I have been absent from this little spot on the internet for far too long.
It's hard to explain what kept me away.
It is not that I have slipped back into such a deep depression that I couldn't
attend to my blog.
Perhaps it is life that got in the way.
Stripped from the fog of depression,
that had accompanied me for such a long time,
I could see just all that my family needed from me.
And I wanted to be there for them.

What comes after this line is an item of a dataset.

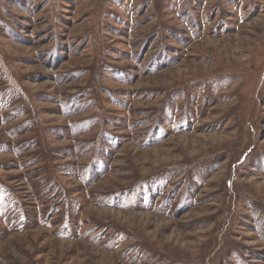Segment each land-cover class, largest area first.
<instances>
[{"label": "rangeland", "instance_id": "rangeland-1", "mask_svg": "<svg viewBox=\"0 0 264 264\" xmlns=\"http://www.w3.org/2000/svg\"><path fill=\"white\" fill-rule=\"evenodd\" d=\"M0 264H264V0H0Z\"/></svg>", "mask_w": 264, "mask_h": 264}]
</instances>
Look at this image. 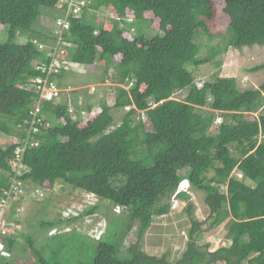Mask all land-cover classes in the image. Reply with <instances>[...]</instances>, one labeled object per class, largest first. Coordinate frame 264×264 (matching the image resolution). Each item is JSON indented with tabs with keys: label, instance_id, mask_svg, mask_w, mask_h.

All of me.
Especially after being disabled for months.
First, because of my broken shoulder,
then because of the whole gallbladder episode,
that followed right after being able to use my right arm again.
I dived head first into life, the minute I felt up and running again.
More hours at work, cooking, cleaning and picking up all that I felt obligated to do.
Without a break, and without consideration for myself.
And so, it was that I found myself trapped in the same situation again.
Being a slave to perfectionism.
I have been down this road so many times, that it surprises me how easy it went.
What surprises me most, is that again, I mistook perfectionism for being my friend.
It is never a good idea to take advice from someone who hasn't got your best interest at heart.
But I did.
I did listen to the 'Just do a little more's, stay up a little later's and the
Don't pay attention to your body's.'
Until finally all I did, was beat myself up and feeling inadequate,
and wish for days with time to myself and the things I love.
And as I looked up from my self dug exhausted Mommy hole, it finally hit me, again:
I have fallen again.
There is no use beating myself up about it.
Because there is one thing I have come to know about myself,
I may fall a thousand times.
But I always, always get back up again.